Figure 8. In vitro release of RS–Keto nanoparticles and profenid in the basic medium.

Standard image

Table 3. In vitro release of CB [6]—Keto nanoparticles and profenid in the basic medium (pH 7.4).a

Time (h) N9.8b Profenidc
0 0 0
0.5 35.8 60.5
1.0 39.8 104.3
1.5 45.6 106.2
2.0 48.4 106.1
2.5 52.7 105.3
3.0 55.4 104.3
3.5 59.5 104.5
4.0 62.5 105.3

aRelease (%), determined by equation (2). bContent 9.8% of Keto. cContent 32.4% of Keto.

4. Conclusion

Keto-loaded RS nanoparticles were successfully prepared by emulsion solvent evaporation method. The obtained RS–Keto particles were confirmed to be spherical, smooth and submicron size using TEM and DLS. The particle sizes of RS–Keto were controlled by changing the RS concentrations and the types of solvents.

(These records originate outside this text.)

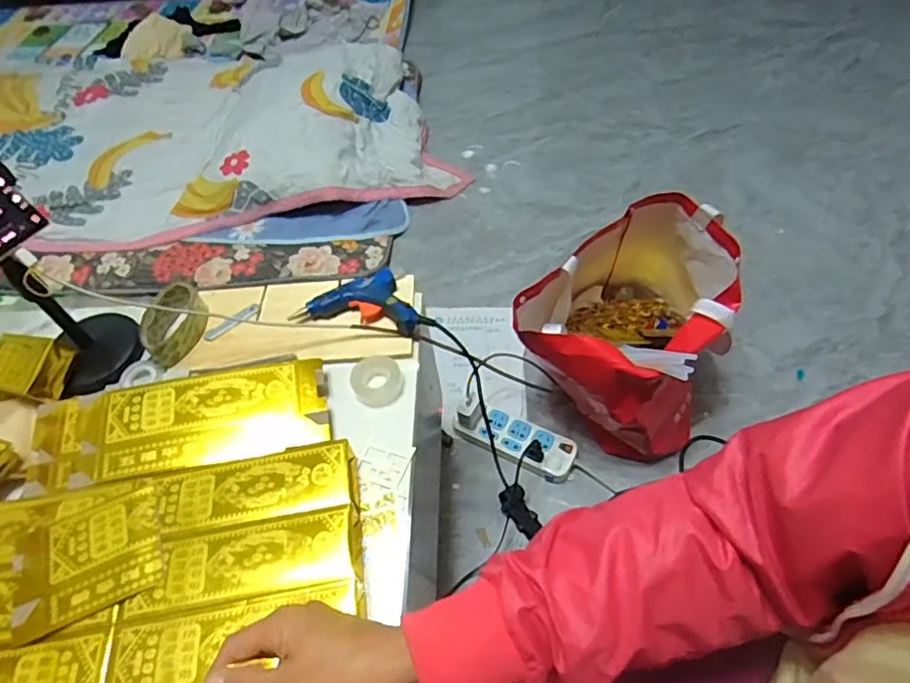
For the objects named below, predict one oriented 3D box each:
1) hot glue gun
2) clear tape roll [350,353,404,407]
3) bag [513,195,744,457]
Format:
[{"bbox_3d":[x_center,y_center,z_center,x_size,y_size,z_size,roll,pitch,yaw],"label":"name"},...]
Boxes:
[{"bbox_3d":[-0.108,-0.052,0.676,0.145,0.030,0.079,6,54,11],"label":"hot glue gun"},{"bbox_3d":[-0.083,0.038,0.622,0.052,0.019,0.060,-15,53,-5],"label":"clear tape roll"},{"bbox_3d":[0.283,-0.020,0.934,0.261,0.314,0.352,28,60,25],"label":"bag"}]

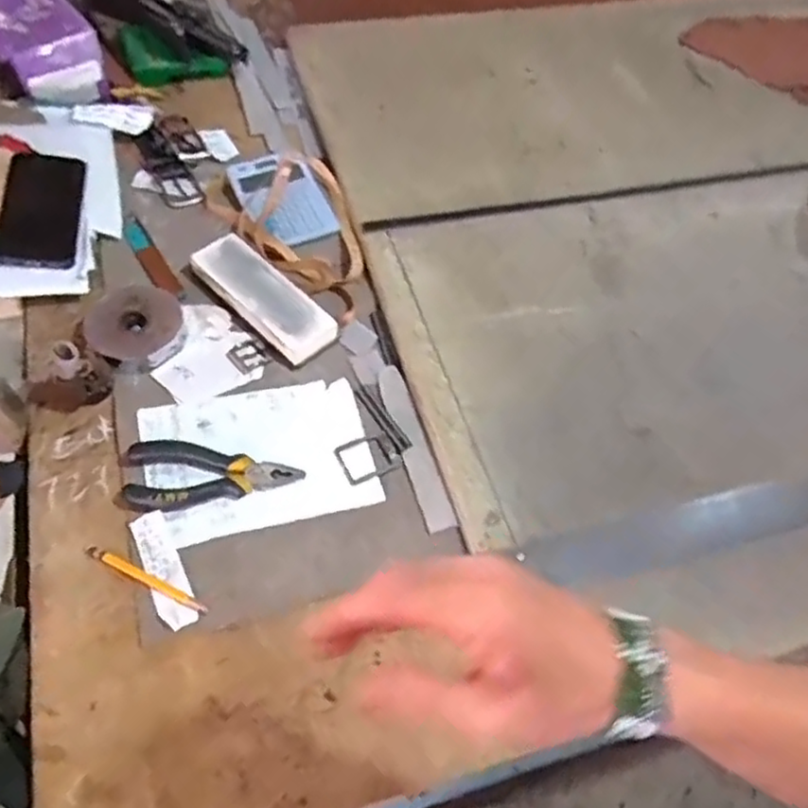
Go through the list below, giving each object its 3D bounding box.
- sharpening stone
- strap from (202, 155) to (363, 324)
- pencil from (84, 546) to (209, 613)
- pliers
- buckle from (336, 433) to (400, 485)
[{"bbox_3d":[-0.155,-0.118,0.757,0.066,0.028,0.191,-37,67,-25],"label":"sharpening stone"},{"bbox_3d":[-0.106,-0.207,0.820,0.151,0.018,0.246,-32,65,-23],"label":"strap"},{"bbox_3d":[-0.220,0.148,0.587,0.120,0.004,0.010,24,59,11],"label":"pencil"},{"bbox_3d":[-0.181,0.068,0.635,0.163,0.017,0.063,3,57,-2],"label":"pliers"},{"bbox_3d":[-0.035,0.052,0.675,0.056,0.004,0.047,-22,61,-18],"label":"buckle"}]

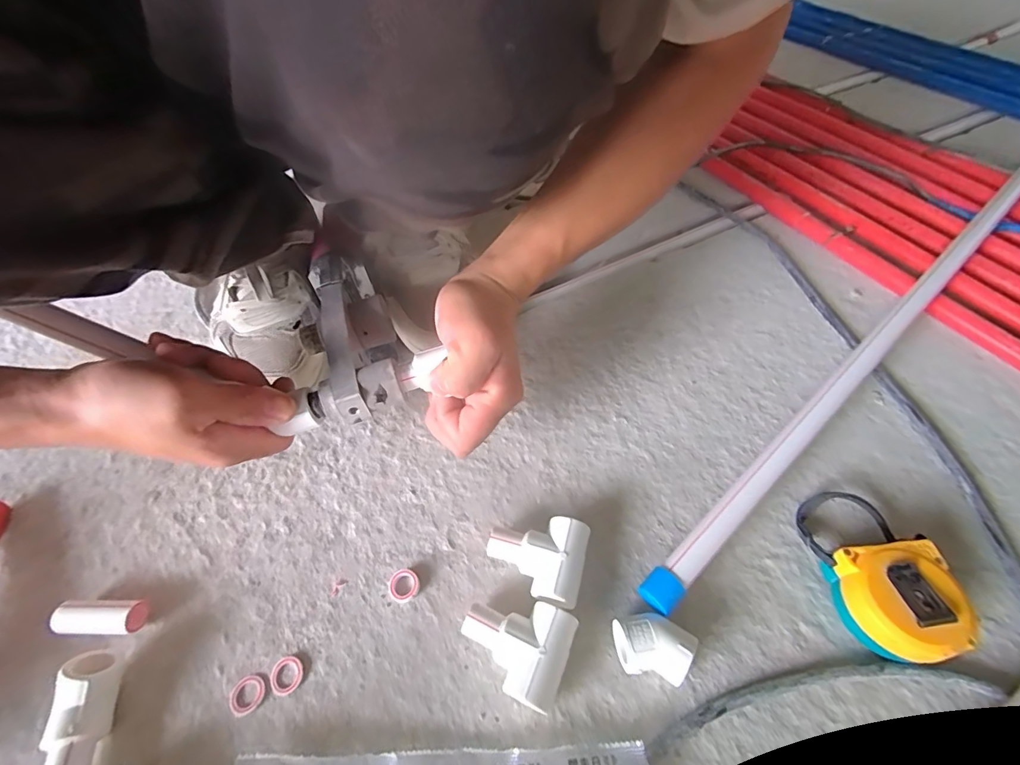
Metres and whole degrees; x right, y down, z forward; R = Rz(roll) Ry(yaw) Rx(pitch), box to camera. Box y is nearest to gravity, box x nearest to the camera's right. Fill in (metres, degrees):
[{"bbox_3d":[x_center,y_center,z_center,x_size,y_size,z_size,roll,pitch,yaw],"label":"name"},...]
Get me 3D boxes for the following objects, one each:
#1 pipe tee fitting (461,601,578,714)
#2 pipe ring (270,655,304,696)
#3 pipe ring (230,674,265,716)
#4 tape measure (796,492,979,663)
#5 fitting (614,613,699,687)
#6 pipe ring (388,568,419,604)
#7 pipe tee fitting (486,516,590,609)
[{"bbox_3d":[0.003,0.163,0.281,0.065,0.030,0.052,19,57,17],"label":"pipe tee fitting"},{"bbox_3d":[-0.144,0.188,0.287,0.020,0.004,0.022,-2,54,3],"label":"pipe ring"},{"bbox_3d":[-0.167,0.197,0.281,0.021,0.004,0.021,-2,54,3],"label":"pipe ring"},{"bbox_3d":[0.237,0.120,0.290,0.059,0.041,0.103,-7,54,-1],"label":"tape measure"},{"bbox_3d":[0.087,0.163,0.274,0.045,0.030,0.032,9,55,10],"label":"fitting"},{"bbox_3d":[-0.075,0.144,0.316,0.021,0.005,0.022,-2,54,3],"label":"pipe ring"},{"bbox_3d":[0.018,0.121,0.311,0.065,0.031,0.055,12,56,13],"label":"pipe tee fitting"}]

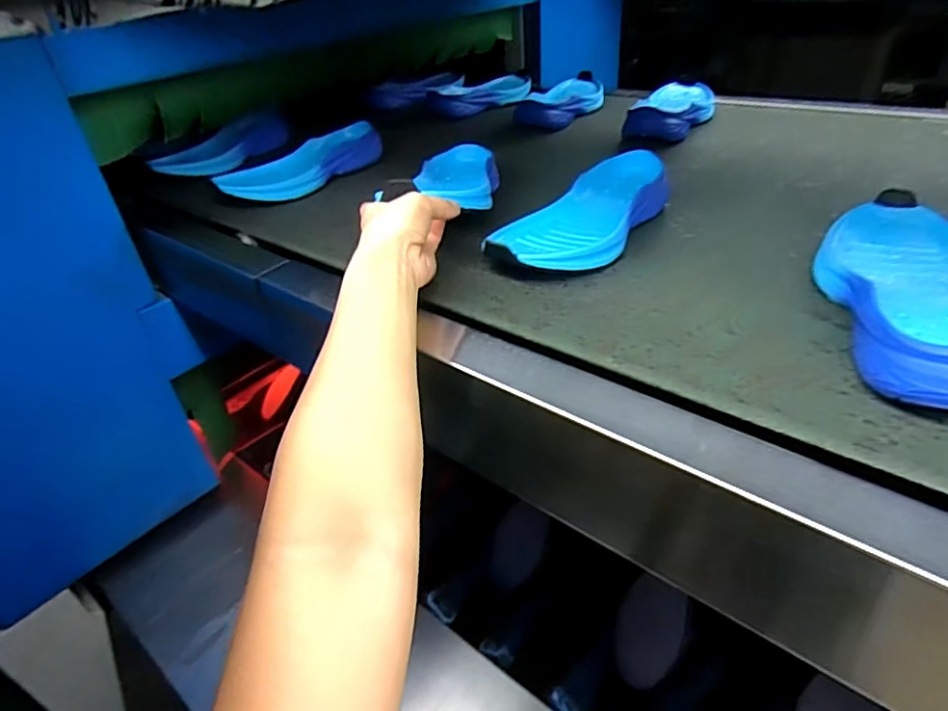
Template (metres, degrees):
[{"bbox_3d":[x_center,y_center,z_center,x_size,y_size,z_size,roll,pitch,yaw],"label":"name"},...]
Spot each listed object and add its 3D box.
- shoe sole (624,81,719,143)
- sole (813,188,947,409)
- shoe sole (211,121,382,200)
[{"bbox_3d":[0.285,-0.347,0.804,0.089,0.043,0.247,12,39,23],"label":"shoe sole"},{"bbox_3d":[0.287,-0.045,0.376,0.097,0.036,0.256,11,38,22],"label":"sole"},{"bbox_3d":[-0.214,-0.246,0.725,0.087,0.039,0.231,18,41,29],"label":"shoe sole"}]

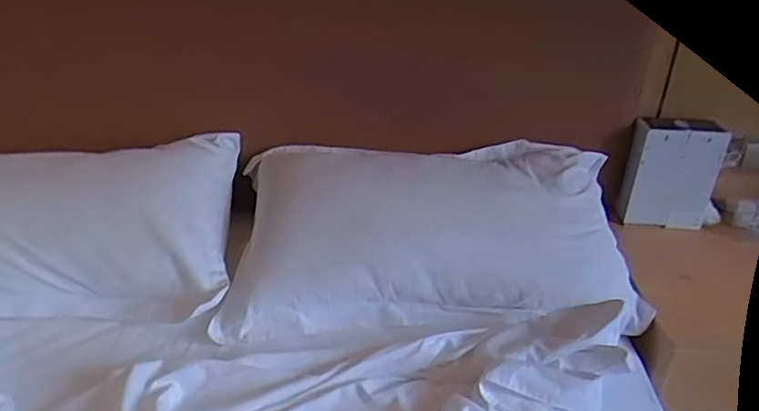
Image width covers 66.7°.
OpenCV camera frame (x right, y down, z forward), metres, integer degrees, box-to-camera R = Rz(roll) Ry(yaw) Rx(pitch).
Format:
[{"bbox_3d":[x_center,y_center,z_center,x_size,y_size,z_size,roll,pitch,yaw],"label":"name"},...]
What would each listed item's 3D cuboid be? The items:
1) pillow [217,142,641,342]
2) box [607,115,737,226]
[{"bbox_3d":[0.101,0.046,1.117,0.750,0.178,0.420,2,28,1],"label":"pillow"},{"bbox_3d":[0.644,-0.068,1.268,0.193,0.228,0.071,3,28,3],"label":"box"}]

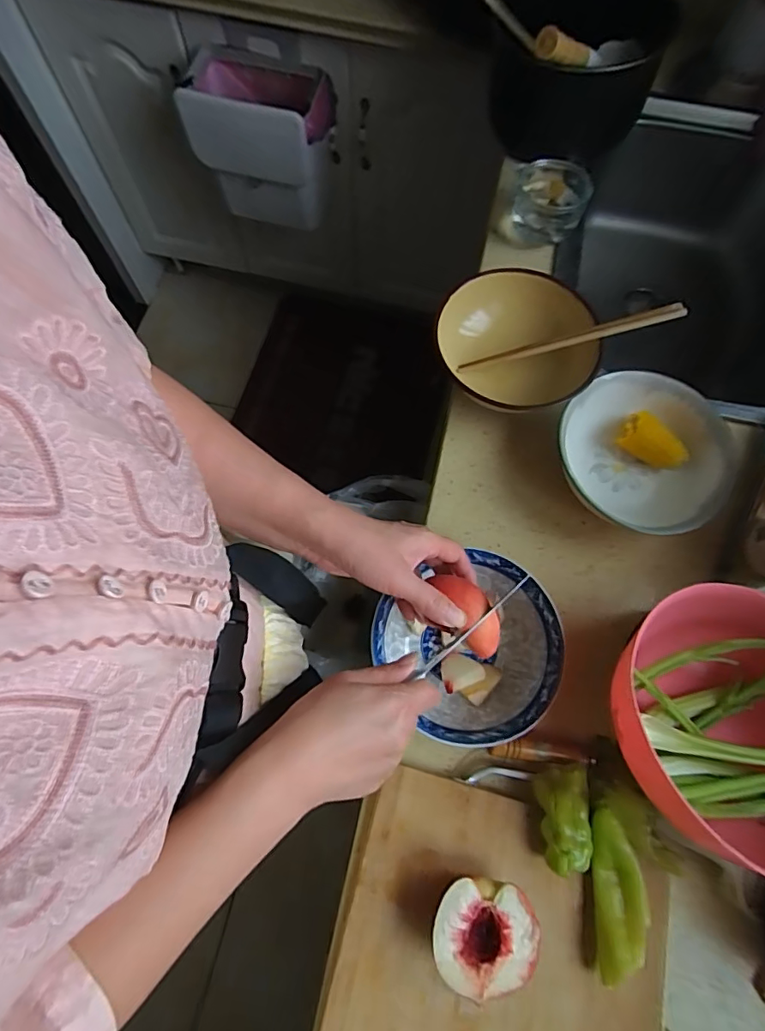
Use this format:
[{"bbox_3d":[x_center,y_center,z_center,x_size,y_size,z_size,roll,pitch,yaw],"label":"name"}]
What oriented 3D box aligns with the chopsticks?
[{"bbox_3d":[0.201,-0.193,0.553,0.233,0.015,0.012,-9,69,20],"label":"chopsticks"}]

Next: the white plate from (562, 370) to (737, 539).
[{"bbox_3d":[0.272,-0.059,0.538,0.173,0.068,0.167,0,70,-1],"label":"white plate"}]

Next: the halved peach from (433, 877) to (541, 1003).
[{"bbox_3d":[0.078,0.323,0.391,0.076,0.041,0.068,9,71,2],"label":"halved peach"}]

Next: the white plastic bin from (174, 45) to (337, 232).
[{"bbox_3d":[-0.243,-0.770,1.064,0.287,0.262,0.155,13,71,4],"label":"white plastic bin"}]

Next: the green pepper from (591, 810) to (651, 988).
[{"bbox_3d":[0.188,0.300,0.401,0.038,0.030,0.111,4,70,1],"label":"green pepper"}]

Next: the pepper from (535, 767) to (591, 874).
[{"bbox_3d":[0.154,0.254,0.423,0.043,0.030,0.076,4,70,1],"label":"pepper"}]

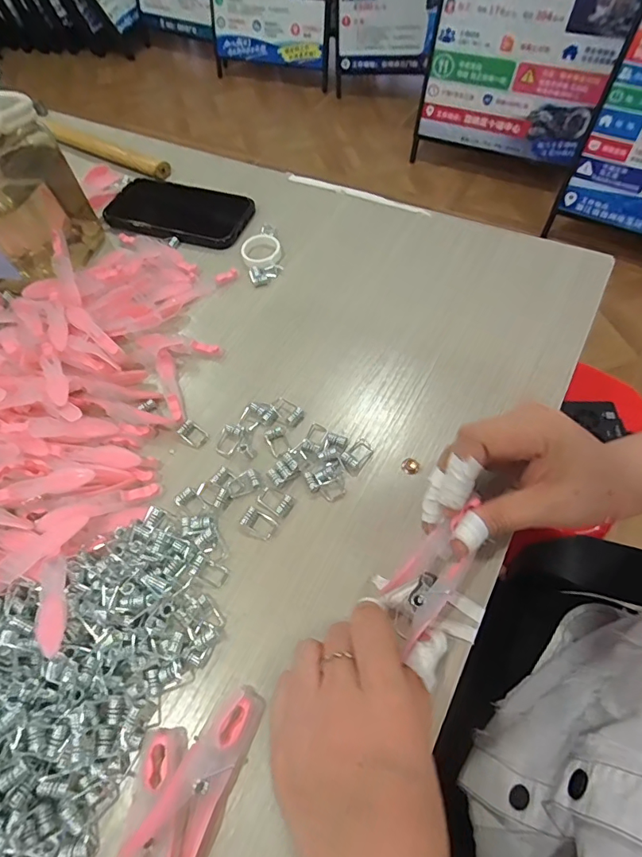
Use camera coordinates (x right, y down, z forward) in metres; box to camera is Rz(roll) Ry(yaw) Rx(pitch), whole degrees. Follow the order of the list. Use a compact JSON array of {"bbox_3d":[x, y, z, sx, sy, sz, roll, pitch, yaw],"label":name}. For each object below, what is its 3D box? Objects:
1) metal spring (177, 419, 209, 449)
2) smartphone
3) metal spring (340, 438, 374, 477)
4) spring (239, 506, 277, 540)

The results showed that the particle sizes increased with the increasing RS concentration and acetone is a good solvent to obtain smallest particle size. The in vitro dissolution studies of RS–Keto nanoparticles were conducted at pH 7.4. The results indicated that the profenid released Keto faster than the RS–Keto nanoparticles when it was dissolved in basic medium. Because the solubility of RS is irrespective of pH, the release of Keto is just probably dependent on the diffusion of Keto from RS matrix.